• _Job item_
Could you reproduce the records below with "ZooKeeper" substituted for every "zk", changing nothing else and leaving out the pictures?

• _Data in this exercise_
Content starts
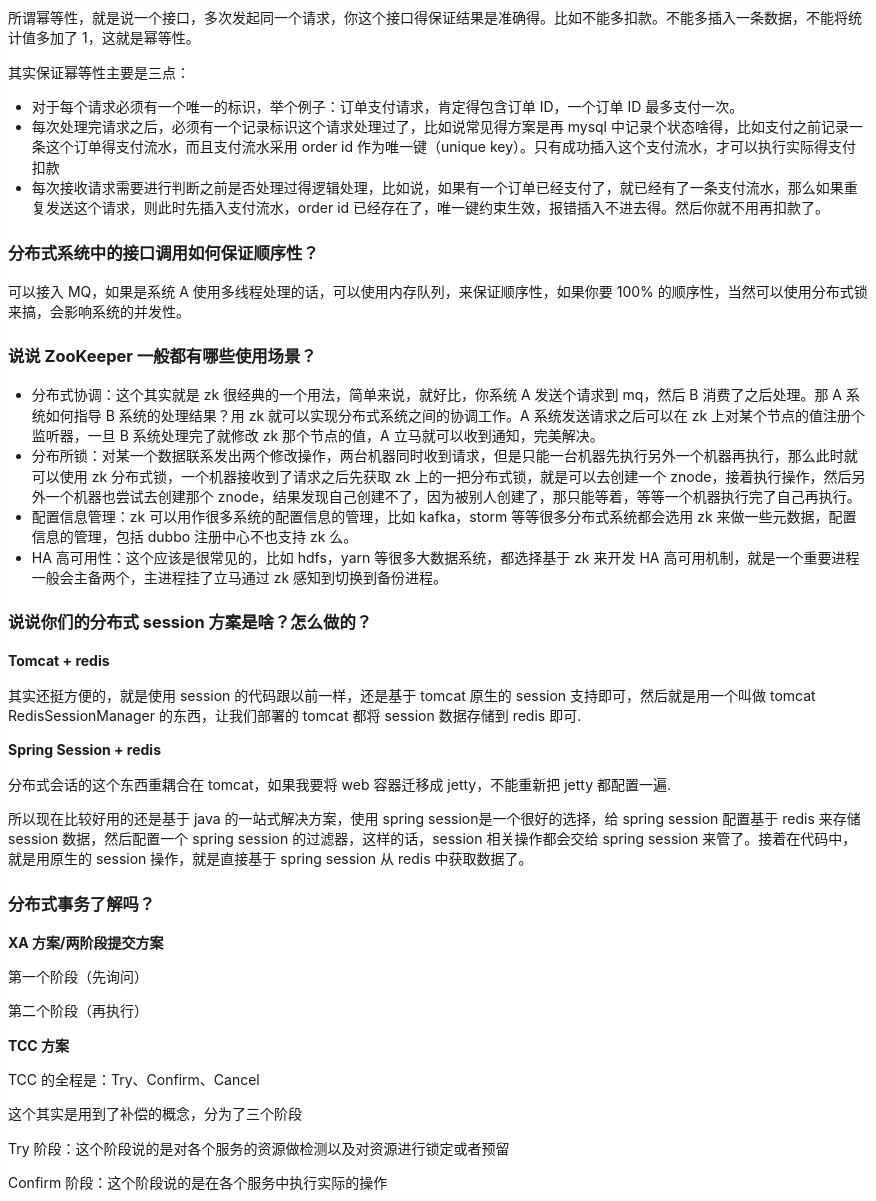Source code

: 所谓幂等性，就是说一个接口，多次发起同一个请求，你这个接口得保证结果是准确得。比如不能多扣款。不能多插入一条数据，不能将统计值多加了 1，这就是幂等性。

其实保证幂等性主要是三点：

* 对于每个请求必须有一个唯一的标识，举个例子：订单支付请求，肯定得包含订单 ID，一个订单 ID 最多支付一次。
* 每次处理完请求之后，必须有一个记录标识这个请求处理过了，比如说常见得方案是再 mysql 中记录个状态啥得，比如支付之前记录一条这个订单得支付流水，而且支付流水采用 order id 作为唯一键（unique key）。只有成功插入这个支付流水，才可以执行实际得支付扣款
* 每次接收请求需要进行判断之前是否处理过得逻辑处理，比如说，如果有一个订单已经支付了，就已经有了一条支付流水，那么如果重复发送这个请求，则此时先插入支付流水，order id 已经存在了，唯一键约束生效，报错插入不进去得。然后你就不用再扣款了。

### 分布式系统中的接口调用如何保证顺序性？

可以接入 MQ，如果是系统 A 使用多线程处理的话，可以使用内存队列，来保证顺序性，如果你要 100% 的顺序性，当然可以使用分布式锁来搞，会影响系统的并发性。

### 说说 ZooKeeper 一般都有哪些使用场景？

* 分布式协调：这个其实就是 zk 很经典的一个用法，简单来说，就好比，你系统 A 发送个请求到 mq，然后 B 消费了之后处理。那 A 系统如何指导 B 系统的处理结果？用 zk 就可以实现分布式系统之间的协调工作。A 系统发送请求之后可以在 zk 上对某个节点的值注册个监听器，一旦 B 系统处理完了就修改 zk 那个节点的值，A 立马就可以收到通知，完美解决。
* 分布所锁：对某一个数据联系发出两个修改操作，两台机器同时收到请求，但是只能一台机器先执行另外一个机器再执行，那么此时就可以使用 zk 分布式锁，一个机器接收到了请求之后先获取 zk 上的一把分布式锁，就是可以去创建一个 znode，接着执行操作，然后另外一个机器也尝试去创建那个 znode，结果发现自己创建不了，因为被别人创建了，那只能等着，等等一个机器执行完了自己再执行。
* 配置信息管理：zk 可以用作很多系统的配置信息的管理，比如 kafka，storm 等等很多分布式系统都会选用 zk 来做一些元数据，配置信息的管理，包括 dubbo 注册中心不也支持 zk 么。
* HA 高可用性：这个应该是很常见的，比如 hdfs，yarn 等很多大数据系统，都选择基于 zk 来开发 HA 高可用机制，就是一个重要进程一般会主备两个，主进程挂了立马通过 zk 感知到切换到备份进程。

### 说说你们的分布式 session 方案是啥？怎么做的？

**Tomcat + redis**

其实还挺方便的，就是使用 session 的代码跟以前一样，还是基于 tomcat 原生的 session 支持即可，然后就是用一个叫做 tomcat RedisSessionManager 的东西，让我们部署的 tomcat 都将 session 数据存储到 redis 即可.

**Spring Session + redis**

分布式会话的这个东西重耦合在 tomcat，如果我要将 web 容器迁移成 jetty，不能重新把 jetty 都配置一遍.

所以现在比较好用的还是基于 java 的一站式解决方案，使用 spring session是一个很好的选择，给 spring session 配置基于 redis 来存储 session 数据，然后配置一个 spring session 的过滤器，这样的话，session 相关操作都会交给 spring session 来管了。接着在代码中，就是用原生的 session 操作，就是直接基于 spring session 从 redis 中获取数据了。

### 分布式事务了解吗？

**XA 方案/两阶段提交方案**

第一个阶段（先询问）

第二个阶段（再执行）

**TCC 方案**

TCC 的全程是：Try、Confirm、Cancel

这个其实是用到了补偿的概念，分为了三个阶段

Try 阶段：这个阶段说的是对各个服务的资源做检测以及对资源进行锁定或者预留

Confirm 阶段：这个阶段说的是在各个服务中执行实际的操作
Content ends
• _Answer for this exercise_
Source code

: 所谓幂等性，就是说一个接口，多次发起同一个请求，你这个接口得保证结果是准确得。比如不能多扣款。不能多插入一条数据，不能将统计值多加了 1，这就是幂等性。

其实保证幂等性主要是三点：

* 对于每个请求必须有一个唯一的标识，举个例子：订单支付请求，肯定得包含订单 ID，一个订单 ID 最多支付一次。
* 每次处理完请求之后，必须有一个记录标识这个请求处理过了，比如说常见得方案是再 mysql 中记录个状态啥得，比如支付之前记录一条这个订单得支付流水，而且支付流水采用 order id 作为唯一键（unique key）。只有成功插入这个支付流水，才可以执行实际得支付扣款
* 每次接收请求需要进行判断之前是否处理过得逻辑处理，比如说，如果有一个订单已经支付了，就已经有了一条支付流水，那么如果重复发送这个请求，则此时先插入支付流水，order id 已经存在了，唯一键约束生效，报错插入不进去得。然后你就不用再扣款了。

### 分布式系统中的接口调用如何保证顺序性？

可以接入 MQ，如果是系统 A 使用多线程处理的话，可以使用内存队列，来保证顺序性，如果你要 100% 的顺序性，当然可以使用分布式锁来搞，会影响系统的并发性。

### 说说 ZooKeeper 一般都有哪些使用场景？

* 分布式协调：这个其实就是 ZooKeeper 很经典的一个用法，简单来说，就好比，你系统 A 发送个请求到 mq，然后 B 消费了之后处理。那 A 系统如何指导 B 系统的处理结果？用 ZooKeeper 就可以实现分布式系统之间的协调工作。A 系统发送请求之后可以在 ZooKeeper 上对某个节点的值注册个监听器，一旦 B 系统处理完了就修改 ZooKeeper 那个节点的值，A 立马就可以收到通知，完美解决。
* 分布所锁：对某一个数据联系发出两个修改操作，两台机器同时收到请求，但是只能一台机器先执行另外一个机器再执行，那么此时就可以使用 ZooKeeper 分布式锁，一个机器接收到了请求之后先获取 ZooKeeper 上的一把分布式锁，就是可以去创建一个 znode，接着执行操作，然后另外一个机器也尝试去创建那个 znode，结果发现自己创建不了，因为被别人创建了，那只能等着，等等一个机器执行完了自己再执行。
* 配置信息管理：ZooKeeper 可以用作很多系统的配置信息的管理，比如 kafka，storm 等等很多分布式系统都会选用 ZooKeeper 来做一些元数据，配置信息的管理，包括 dubbo 注册中心不也支持 ZooKeeper 么。
* HA 高可用性：这个应该是很常见的，比如 hdfs，yarn 等很多大数据系统，都选择基于 ZooKeeper 来开发 HA 高可用机制，就是一个重要进程一般会主备两个，主进程挂了立马通过 ZooKeeper 感知到切换到备份进程。

### 说说你们的分布式 session 方案是啥？怎么做的？

**Tomcat + redis**

其实还挺方便的，就是使用 session 的代码跟以前一样，还是基于 tomcat 原生的 session 支持即可，然后就是用一个叫做 tomcat RedisSessionManager 的东西，让我们部署的 tomcat 都将 session 数据存储到 redis 即可.

**Spring Session + redis**

分布式会话的这个东西重耦合在 tomcat，如果我要将 web 容器迁移成 jetty，不能重新把 jetty 都配置一遍.

所以现在比较好用的还是基于 java 的一站式解决方案，使用 spring session是一个很好的选择，给 spring session 配置基于 redis 来存储 session 数据，然后配置一个 spring session 的过滤器，这样的话，session 相关操作都会交给 spring session 来管了。接着在代码中，就是用原生的 session 操作，就是直接基于 spring session 从 redis 中获取数据了。

### 分布式事务了解吗？

**XA 方案/两阶段提交方案**

第一个阶段（先询问）

第二个阶段（再执行）

**TCC 方案**

TCC 的全程是：Try、Confirm、Cancel

这个其实是用到了补偿的概念，分为了三个阶段

Try 阶段：这个阶段说的是对各个服务的资源做检测以及对资源进行锁定或者预留

Confirm 阶段：这个阶段说的是在各个服务中执行实际的操作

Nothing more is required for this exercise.